- **Exercise aim**
Look for the word "однородная" in the entries below, then copy every line that has it.

- **Exercise data**
--*--
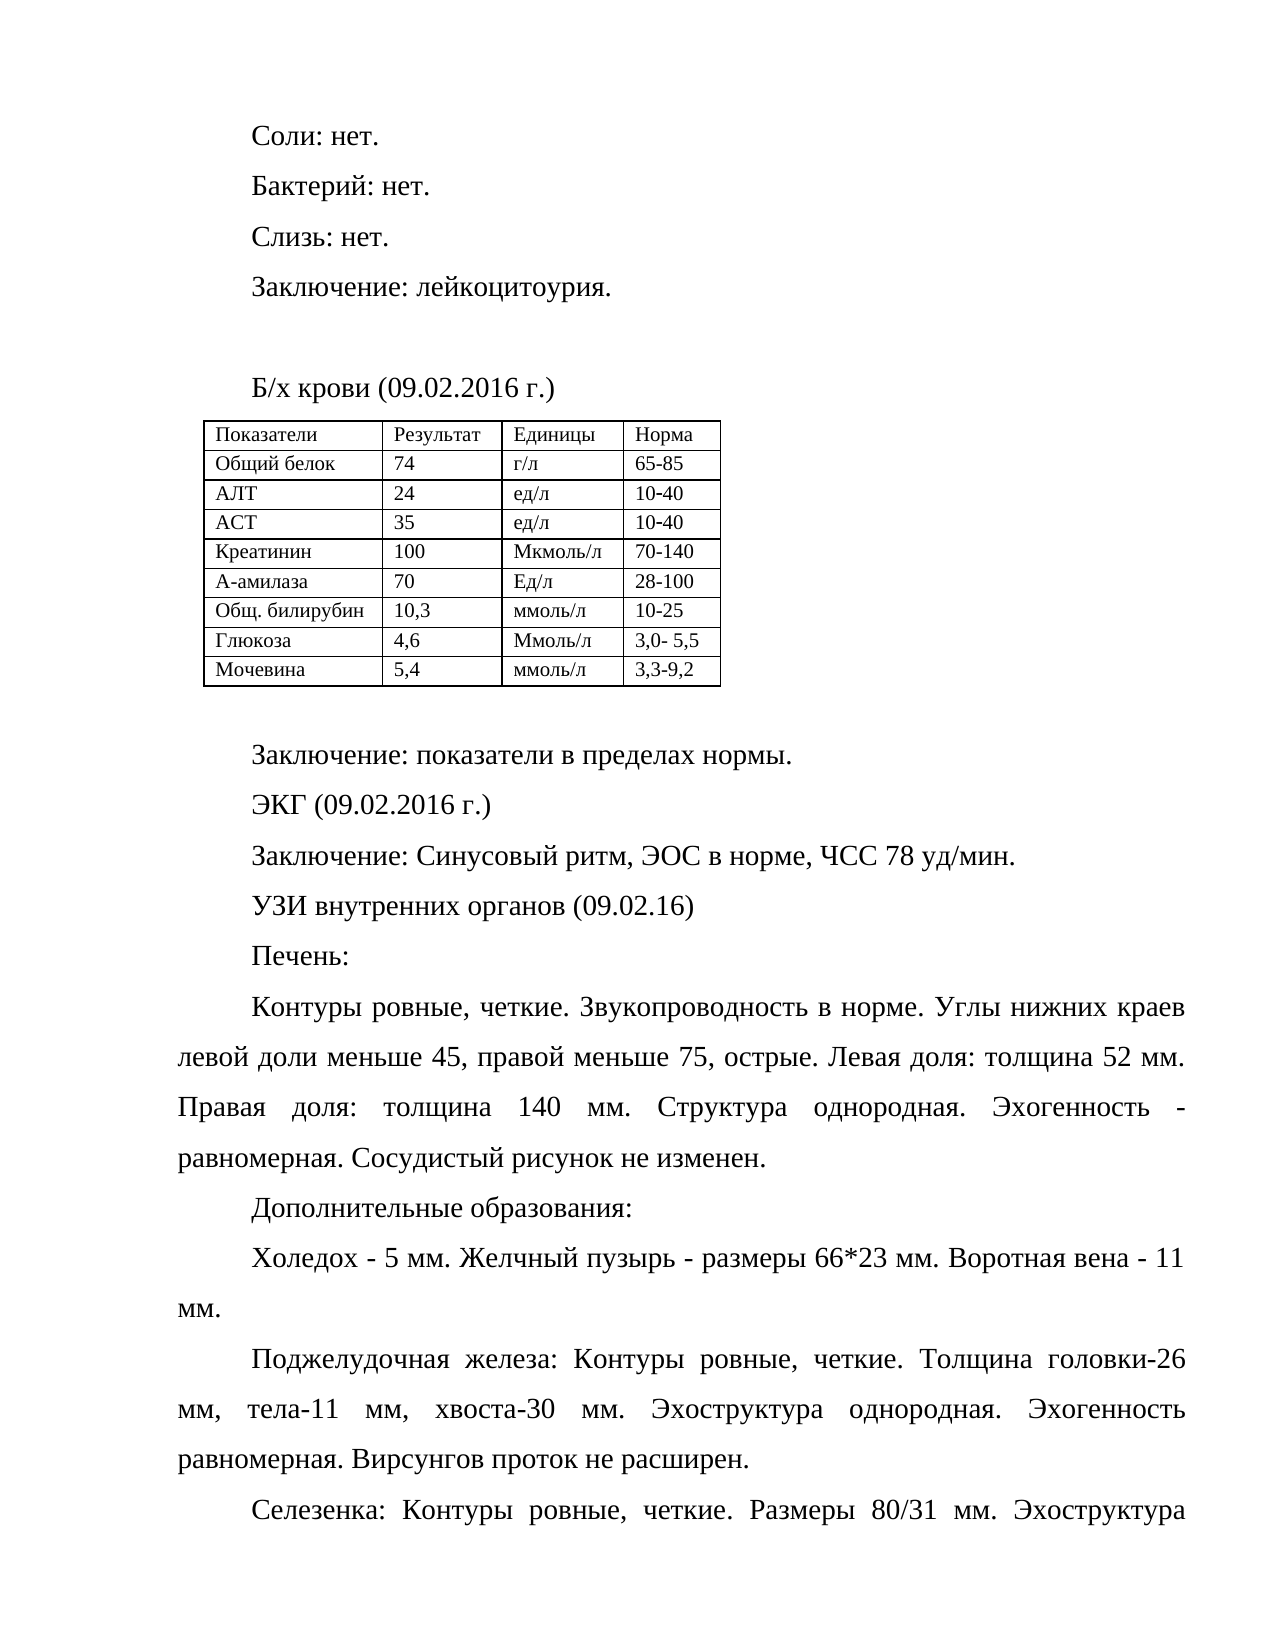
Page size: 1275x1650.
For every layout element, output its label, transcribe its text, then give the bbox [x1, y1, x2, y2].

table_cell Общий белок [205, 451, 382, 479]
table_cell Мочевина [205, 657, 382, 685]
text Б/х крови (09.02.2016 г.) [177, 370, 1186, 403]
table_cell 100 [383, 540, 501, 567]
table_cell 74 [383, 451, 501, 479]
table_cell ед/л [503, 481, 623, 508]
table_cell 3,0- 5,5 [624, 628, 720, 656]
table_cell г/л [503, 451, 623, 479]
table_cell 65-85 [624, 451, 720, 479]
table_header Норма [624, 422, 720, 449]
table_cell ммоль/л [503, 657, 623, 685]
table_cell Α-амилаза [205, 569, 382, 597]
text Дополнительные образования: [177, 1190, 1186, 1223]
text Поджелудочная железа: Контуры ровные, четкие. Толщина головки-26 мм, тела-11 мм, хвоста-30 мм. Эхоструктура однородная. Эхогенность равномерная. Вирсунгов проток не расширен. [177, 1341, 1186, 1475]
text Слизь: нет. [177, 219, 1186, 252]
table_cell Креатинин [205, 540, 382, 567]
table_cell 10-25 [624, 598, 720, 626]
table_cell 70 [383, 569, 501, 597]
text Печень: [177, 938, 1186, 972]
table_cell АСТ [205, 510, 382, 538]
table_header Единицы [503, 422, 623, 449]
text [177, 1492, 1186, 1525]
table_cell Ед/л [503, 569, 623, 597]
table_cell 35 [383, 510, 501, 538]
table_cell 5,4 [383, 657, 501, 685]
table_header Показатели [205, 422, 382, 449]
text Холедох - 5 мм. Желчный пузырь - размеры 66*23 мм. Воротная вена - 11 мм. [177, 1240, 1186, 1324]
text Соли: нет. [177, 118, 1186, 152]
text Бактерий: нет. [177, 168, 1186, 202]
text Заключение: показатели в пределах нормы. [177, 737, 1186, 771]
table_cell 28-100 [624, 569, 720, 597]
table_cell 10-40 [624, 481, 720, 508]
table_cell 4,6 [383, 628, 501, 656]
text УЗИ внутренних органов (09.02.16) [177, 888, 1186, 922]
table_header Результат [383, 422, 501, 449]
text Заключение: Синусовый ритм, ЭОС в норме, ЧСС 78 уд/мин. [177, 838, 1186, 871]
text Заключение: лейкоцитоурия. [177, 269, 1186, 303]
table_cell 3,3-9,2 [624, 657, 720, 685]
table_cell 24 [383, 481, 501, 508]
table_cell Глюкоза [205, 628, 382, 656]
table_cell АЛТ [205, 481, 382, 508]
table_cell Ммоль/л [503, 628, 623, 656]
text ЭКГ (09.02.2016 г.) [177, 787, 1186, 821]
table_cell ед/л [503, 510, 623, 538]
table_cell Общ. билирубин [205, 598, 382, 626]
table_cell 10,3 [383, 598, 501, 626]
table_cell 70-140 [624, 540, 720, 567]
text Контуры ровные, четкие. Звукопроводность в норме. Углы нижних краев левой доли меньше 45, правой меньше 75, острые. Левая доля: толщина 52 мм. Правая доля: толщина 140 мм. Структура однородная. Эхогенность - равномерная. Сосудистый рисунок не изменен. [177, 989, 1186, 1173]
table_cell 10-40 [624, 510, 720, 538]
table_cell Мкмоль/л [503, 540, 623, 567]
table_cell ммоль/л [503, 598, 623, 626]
--*--
- **Your solution**
text Поджелудочная железа: Контуры ровные, четкие. Толщина головки-26 мм, тела-11 мм, хвоста-30 мм. Эхоструктура однородная. Эхогенность равномерная. Вирсунгов проток не расширен. [177, 1341, 1186, 1475]
text Контуры ровные, четкие. Звукопроводность в норме. Углы нижних краев левой доли меньше 45, правой меньше 75, острые. Левая доля: толщина 52 мм. Правая доля: толщина 140 мм. Структура однородная. Эхогенность - равномерная. Сосудистый рисунок не изменен. [177, 989, 1186, 1173]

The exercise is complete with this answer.